REQUIRED WORK: Can you continue the mailing-list reply about migrating gigantic HugeTLB pages from the line where it stops?

EXCERPT:
== Segment start ==

On Wed, 26 Apr 2017 09:27:31 +0530 Anshuman Khandual <khandual@linux.vnet.ibm.com> wrote:

> Though migrating gigantic HugeTLB pages does not sound much like real
> world use case, they can be affected by memory errors. Hence migration
> at the PGD level HugeTLB pages should be supported just to enable soft
> and hard offline use cases.
> 
> While allocating the new gigantic HugeTLB page, it should not matter
> whether new page comes from the same node or not. There would be very
> few gigantic pages on the system afterall, we should not be bothered
> about node locality when trying to save a big page from crashing.
> 
> This introduces a new HugeTLB allocator called alloc_huge_page_nonid()
> which will scan over all online nodes on the system and allocate a
> single HugeTLB page.
> 
> ...
>
> --- a/mm/hugetlb.c
> +++ b/mm/hugetlb.c
> @@ -1669,6 +1669,23 @@ struct page *__alloc_buddy_huge_page_with_mpol(struct hstate *h,
>  	return __alloc_buddy_huge_page(h, vma, addr, NUMA_NO_NODE);
>  }
>  
> +struct page *alloc_huge_page_nonid(struct hstate *h)

== Segment end ==

PROVIDED INFORMATION:

== Segment start ==

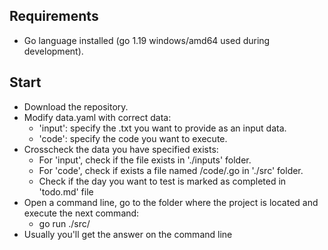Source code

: ## Requirements
- Go language installed (go 1.19 windows/amd64 used during development).
  
## Start
- Download the repository.
- Modify data.yaml with correct data:
  - 'input': specify the .txt you want to provide as an input data.
  - 'code': specify the code you want to execute.
- Crosscheck the data you have specified exists:
  - For 'input', check if the file exists in './inputs' folder.
  - For 'code', check if exists a file named /code/.go in './src' folder.
  - Check if the day you want to test is marked as completed in 'todo.md' file
- Open a command line, go to the folder where the project is located and execute the next command:
  - go run ./src/
- Usually you'll get the answer on the command line
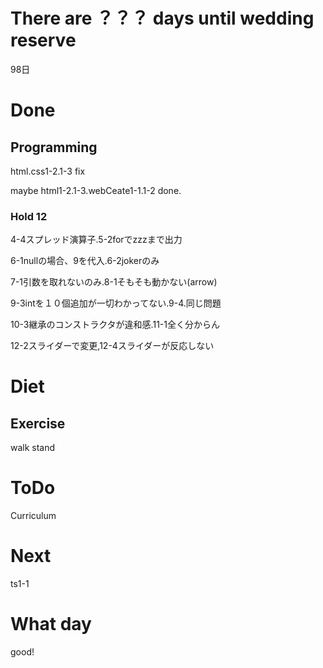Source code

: # There are ？？？ days until wedding reserve

98日

# Done

## Programming

html.css1-2.1-3 fix

maybe html1-2.1-3.webCeate1-1.1-2 done.

### Hold 12

4-4スプレッド演算子.5-2forでzzzまで出力

6-1nullの場合、9を代入.6-2jokerのみ

7-1引数を取れないのみ.8-1そもそも動かない(arrow)

9-3intを１０個追加が一切わかってない.9-4.同じ問題

10-3継承のコンストラクタが違和感.11-1全く分からん

12-2スライダーで変更,12-4スライダーが反応しない

# Diet

## Exercise 

walk stand 

# ToDo

Curriculum

# Next

ts1-1

# What day

good!
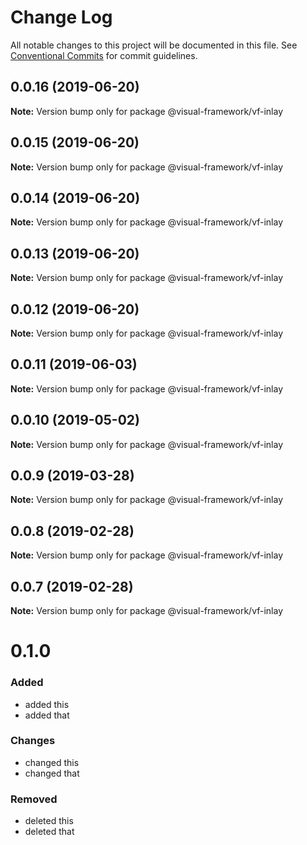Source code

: # Change Log

All notable changes to this project will be documented in this file.
See [Conventional Commits](https://conventionalcommits.org) for commit guidelines.

## 0.0.16 (2019-06-20)

**Note:** Version bump only for package @visual-framework/vf-inlay





## 0.0.15 (2019-06-20)

**Note:** Version bump only for package @visual-framework/vf-inlay





## 0.0.14 (2019-06-20)

**Note:** Version bump only for package @visual-framework/vf-inlay





## 0.0.13 (2019-06-20)

**Note:** Version bump only for package @visual-framework/vf-inlay





## 0.0.12 (2019-06-20)

**Note:** Version bump only for package @visual-framework/vf-inlay





## 0.0.11 (2019-06-03)

**Note:** Version bump only for package @visual-framework/vf-inlay





## 0.0.10 (2019-05-02)

**Note:** Version bump only for package @visual-framework/vf-inlay





## 0.0.9 (2019-03-28)

**Note:** Version bump only for package @visual-framework/vf-inlay





## 0.0.8 (2019-02-28)

**Note:** Version bump only for package @visual-framework/vf-inlay





## 0.0.7 (2019-02-28)

**Note:** Version bump only for package @visual-framework/vf-inlay





# 0.1.0

### Added
- added this
- added that

### Changes

- changed this
- changed that

### Removed

- deleted this
- deleted that
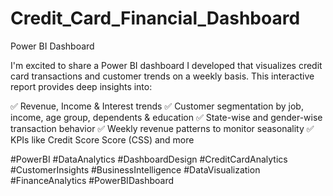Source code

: # Credit_Card_Financial_Dashboard
Power BI Dashboard


I'm excited to share a Power BI dashboard I developed that visualizes credit card transactions and customer trends on a weekly basis. This interactive report provides deep insights into:

✅ Revenue, Income & Interest trends
✅ Customer segmentation by job, income, age group, dependents & education
✅ State-wise and gender-wise transaction behavior
✅ Weekly revenue patterns to monitor seasonality
✅ KPIs like Credit Score Score (CSS) and more

#PowerBI #DataAnalytics #DashboardDesign #CreditCardAnalytics #CustomerInsights #BusinessIntelligence #DataVisualization #FinanceAnalytics #PowerBIDashboard
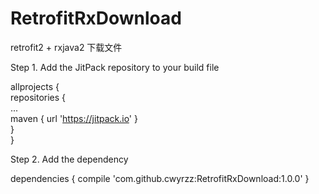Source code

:# RetrofitRxDownload
retrofit2 + rxjava2 下载文件

Step 1. Add the JitPack repository to your build file

  allprojects {<br>
  	repositories {<br>
			...<br>
			maven { url 'https://jitpack.io' }<br>
		}<br>
	}
  
Step 2. Add the dependency

  dependencies {
	        compile 'com.github.cwyrzz:RetrofitRxDownload:1.0.0'
	}
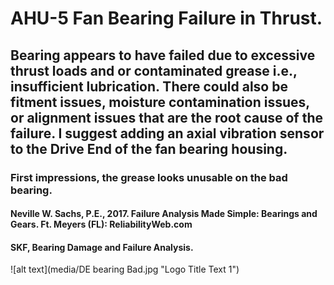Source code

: # AHU-5 Fan Bearing Failure in Thrust.

## Bearing appears to have failed due to excessive thrust loads and or contaminated grease i.e., insufficient lubrication. There could also be fitment issues, moisture contamination issues, or alignment issues that are the root cause of the failure. I suggest adding an axial vibration sensor to the Drive End of the fan bearing housing.

### First impressions, the grease looks unusable on the bad bearing.
#### Neville W. Sachs, P.E., 2017. Failure Analysis Made Simple: Bearings and Gears. Ft. Meyers (FL): ReliabilityWeb.com
#### SKF, Bearing Damage and Failure Analysis.
![alt text](media/DE bearing Bad.jpg "Logo Title Text 1")
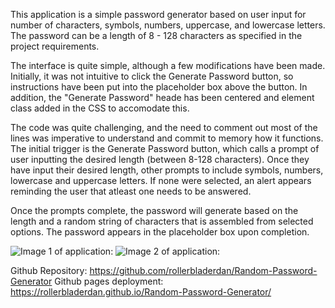 This application is a simple password generator based on user input for number of characters, symbols, numbers, uppercase, and lowercase letters. The password can be a length of 8 - 128 characters as specified in the project requirements. 

The interface is quite simple, although a few modifications have been made. Initially, it was not intuitive to click the Generate Password button, so instructions have been put into the placeholder box above the button. In addition, the "Generate Password" heade has been centered and element class added in the CSS to accomodate this. 

The code was quite challenging, and the need to comment out most of the lines was imperative to understand and commit to memory how it functions. The initial trigger is the Generate Password button, which calls a prompt of user inputting the desired length (between 8-128 characters). Once they have input their desired length, other prompts to include symbols, numbers, lowercase and uppercase letters. If none were selected, an alert appears reminding the user that atleast one needs to be answered. 

Once the prompts complete, the password will generate based on the length and a random string of characters that is assembled from selected options. The password appears in the placeholder box upon completion. 

![Image 1 of application:](https://github.com/rollerbladerdan/Random-Password-Generator/blob/master/Images/Screenshot%201%20-%20Pre%20Generation.png)
![Image 2 of application:](https://github.com/rollerbladerdan/Random-Password-Generator/blob/master/Images/Screenshot%202%20-%20Generation.png)
 
Github Repository: https://github.com/rollerbladerdan/Random-Password-Generator
Github pages deployment: https://rollerbladerdan.github.io/Random-Password-Generator/
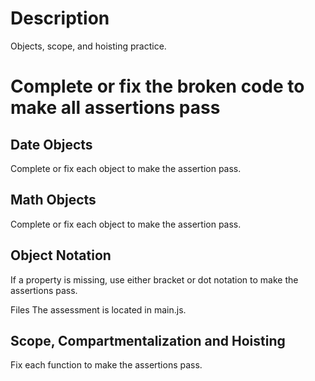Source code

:# Description

Objects, scope, and hoisting practice.

# Complete or fix the broken code to make all assertions pass

## Date Objects

Complete or fix each object to make the assertion pass.

## Math Objects

Complete or fix each object to make the assertion pass.

## Object Notation

If a property is missing, use either bracket or dot notation to make the assertions pass.

Files
The assessment is located in main.js.

## Scope, Compartmentalization and Hoisting

Fix each function to make the assertions pass.

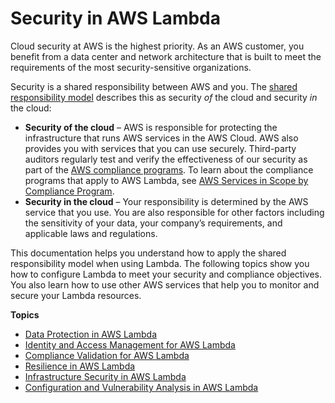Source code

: # Security in AWS Lambda<a name="lambda-security"></a>

Cloud security at AWS is the highest priority\. As an AWS customer, you benefit from a data center and network architecture that is built to meet the requirements of the most security\-sensitive organizations\.

Security is a shared responsibility between AWS and you\. The [shared responsibility model](http://aws.amazon.com/compliance/shared-responsibility-model/) describes this as security *of* the cloud and security *in* the cloud:
+ **Security of the cloud** – AWS is responsible for protecting the infrastructure that runs AWS services in the AWS Cloud\. AWS also provides you with services that you can use securely\. Third\-party auditors regularly test and verify the effectiveness of our security as part of the [AWS compliance programs](http://aws.amazon.com/compliance/programs/)\. To learn about the compliance programs that apply to AWS Lambda, see [AWS Services in Scope by Compliance Program](http://aws.amazon.com/compliance/services-in-scope/)\.
+ **Security in the cloud** – Your responsibility is determined by the AWS service that you use\. You are also responsible for other factors including the sensitivity of your data, your company’s requirements, and applicable laws and regulations\. 

This documentation helps you understand how to apply the shared responsibility model when using Lambda\. The following topics show you how to configure Lambda to meet your security and compliance objectives\. You also learn how to use other AWS services that help you to monitor and secure your Lambda resources\.

**Topics**
+ [Data Protection in AWS Lambda](security-dataprotection.md)
+ [Identity and Access Management for AWS Lambda](security-iam.md)
+ [Compliance Validation for AWS Lambda](security-compliance.md)
+ [Resilience in AWS Lambda](security-resilience.md)
+ [Infrastructure Security in AWS Lambda](security-infrastructure.md)
+ [Configuration and Vulnerability Analysis in AWS Lambda](security-configuration.md)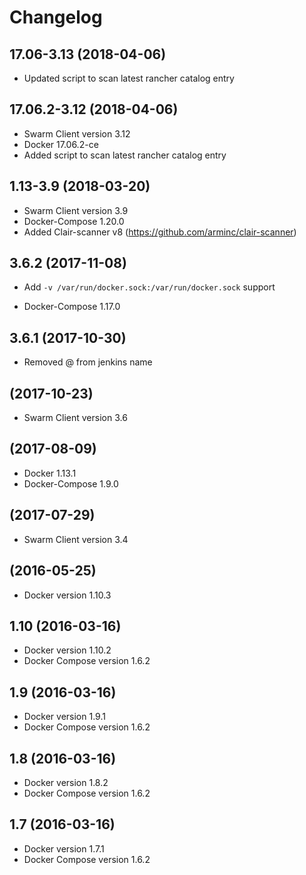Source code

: # Changelog


## 17.06-3.13 (2018-04-06)

- Updated script to scan latest rancher catalog entry

## 17.06.2-3.12 (2018-04-06)

- Swarm Client version 3.12
- Docker 17.06.2-ce
- Added script to scan latest rancher catalog entry

## 1.13-3.9 (2018-03-20)

- Swarm Client version 3.9
- Docker-Compose 1.20.0
- Added Clair-scanner v8 (https://github.com/arminc/clair-scanner)

## 3.6.2 (2017-11-08)

- Add `-v /var/run/docker.sock:/var/run/docker.sock` support

- Docker-Compose 1.17.0

## 3.6.1 (2017-10-30)

- Removed @ from jenkins name

## (2017-10-23)

- Swarm Client version 3.6

## (2017-08-09)

- Docker 1.13.1
- Docker-Compose 1.9.0

## (2017-07-29)

- Swarm Client version 3.4

## (2016-05-25)

- Docker version 1.10.3

## 1.10 (2016-03-16)

- Docker version 1.10.2
- Docker Compose version 1.6.2

## 1.9 (2016-03-16)

- Docker version 1.9.1
- Docker Compose version 1.6.2

## 1.8 (2016-03-16)

- Docker version 1.8.2
- Docker Compose version 1.6.2

## 1.7 (2016-03-16)

- Docker version 1.7.1
- Docker Compose version 1.6.2
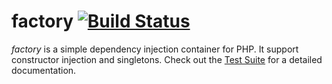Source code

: # factory [![Build Status](https://travis-ci.org/watoki/curir.png?branch=master)](https://travis-ci.org/watoki/curir)

*factory* is a simple dependency injection container for PHP. It support constructor injection and singletons. Check out the [Test Suite] for a detailed documentation.

[Test Suite]: https://github.com/watoki/factory/tree/master/spec/watoki/factory/FactoryTest.php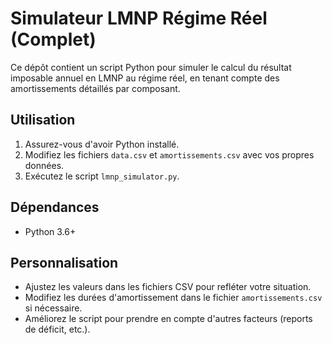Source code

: # Simulateur LMNP Régime Réel (Complet)

Ce dépôt contient un script Python pour simuler le calcul du résultat imposable annuel en LMNP au régime réel, en tenant compte des amortissements détaillés par composant.

## Utilisation

1.  Assurez-vous d'avoir Python installé.
2.  Modifiez les fichiers `data.csv` et `amortissements.csv` avec vos propres données.
3.  Exécutez le script `lmnp_simulator.py`.

## Dépendances

* Python 3.6+

## Personnalisation

* Ajustez les valeurs dans les fichiers CSV pour refléter votre situation.
* Modifiez les durées d'amortissement dans le fichier `amortissements.csv` si nécessaire.
* Améliorez le script pour prendre en compte d'autres facteurs (reports de déficit, etc.).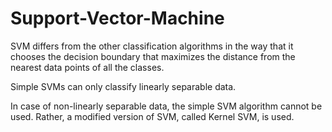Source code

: # Support-Vector-Machine

SVM differs from the other classification algorithms 
in the way that it chooses the decision boundary 
that maximizes the distance from the nearest data points of all the classes. 


Simple SVMs can only classify linearly separable data. 


In case of non-linearly separable data, 
the simple SVM algorithm cannot be used. 
Rather, a modified version of SVM, called Kernel SVM, is used.
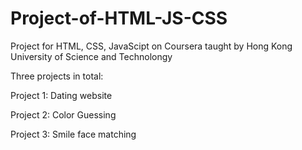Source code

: # Project-of-HTML-JS-CSS

Project for HTML, CSS, JavaScipt on Coursera taught by Hong Kong University of Science and Technolongy

Three projects in total:

Project 1: Dating website

Project 2: Color Guessing 

Project 3: Smile face matching
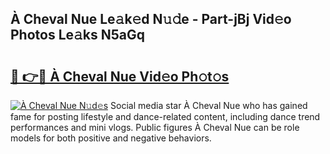 ## À Cheval Nue Le𝚊k𝚎d N𝚞𝚍e - Part-jBj Vid𝚎o Photos Le𝚊ks N5aGq

# <h2><a href="http://fb2o43.evod.top/?m=%c3%80+Cheval+Nue">🔗 👉🔴 À Cheval Nue Vid𝚎o Ph𝚘t𝚘s</a></h2>

[![À Cheval Nue N𝚞d𝚎s](https://i.imgur.com/8V9OHl7.gif)](http://fb2o43.evod.top/?m=%c3%80+Cheval+Nue)
Social media star À Cheval Nue who has gained fame for posting lifestyle and dance-related content, including dance trend performances and mini vlogs. Public figures À Cheval Nue can be role models for both positive and negative behaviors. 

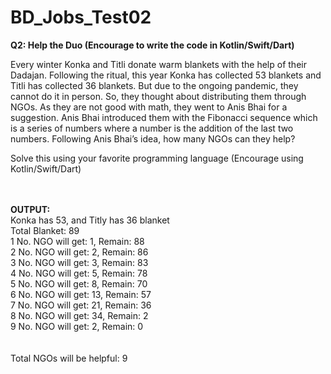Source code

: # BD_Jobs_Test02
<b>Q2: Help the Duo (Encourage to write the code in Kotlin/Swift/Dart)</b>
 
Every winter Konka and Titli donate warm blankets with the help of their Dadajan. Following the ritual, this year Konka has collected 53 blankets and Titli has collected 36 blankets. But due to the ongoing pandemic, they cannot do it in person. So, they thought about distributing them through NGOs. As they are not good with math, they went to Anis Bhai for a suggestion. Anis Bhai introduced them with the Fibonacci sequence which is a series of numbers where a number is the addition of the last two numbers. Following Anis Bhai’s idea, how many NGOs can they help?
 
Solve this using your favorite programming language (Encourage using Kotlin/Swift/Dart)

<br><br>
<b>OUTPUT:</b>
<br>
Konka has 53, and Titly has 36 blanket<br>
Total Blanket: 89<br>
1 No. NGO will get: 1, Remain: 88<br>
2 No. NGO will get: 2, Remain: 86<br>
3 No. NGO will get: 3, Remain: 83<br>
4 No. NGO will get: 5, Remain: 78<br>
5 No. NGO will get: 8, Remain: 70<br>
6 No. NGO will get: 13, Remain: 57<br>
7 No. NGO will get: 21, Remain: 36<br>
8 No. NGO will get: 34, Remain: 2<br>
9 No. NGO will get: 2, Remain: 0<br>
<br><br>
Total NGOs will be helpful: 9<br>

== Segment end ==

ANSWER:
> +{
> +	struct page *page = NULL;
> +	int nid = 0;
> +
> +	spin_lock(&hugetlb_lock);
> +	if (h->free_huge_pages - h->resv_huge_pages > 0) {
> +		for_each_online_node(nid) {
> +			page = dequeue_huge_page_node(h, nid);
> +			if (page)
> +				break;
> +		}
> +	}
> +	spin_unlock(&hugetlb_lock);
> +	return page;
> +}
> +
>  /*
>   * This allocation function is useful in the context where vma is irrelevant.
>   * E.g. soft-offlining uses this function because it only cares physical
> diff --git a/mm/memory-failure.c b/mm/memory-failure.c
> index fe64d7729a8e..d4f5710cf3f7 100644
> --- a/mm/memory-failure.c
> +++ b/mm/memory-failure.c
> @@ -1481,11 +1481,15 @@ EXPORT_SYMBOL(unpoison_memory);
>  static struct page *new_page(struct page *p, unsigned long private, int **x)
>  {
>  	int nid = page_to_nid(p);
> -	if (PageHuge(p))
> +	if (PageHuge(p)) {
> +		if (hstate_is_gigantic(page_hstate(compound_head(p))))
> +			return alloc_huge_page_nonid(page_hstate(compound_head(p)));
> +
>  		return alloc_huge_page_node(page_hstate(compound_head(p)),
>  						   nid);
> -	else
> +	} else {
>  		return __alloc_pages_node(nid, GFP_HIGHUSER_MOVABLE, 0);
> +	}
>  }

Rather than adding alloc_huge_page_nonid(), would it be neater to teach
alloc_huge_page_node() (actually dequeue_huge_page_node()) to understand
nid==NUMA_NO_NODE?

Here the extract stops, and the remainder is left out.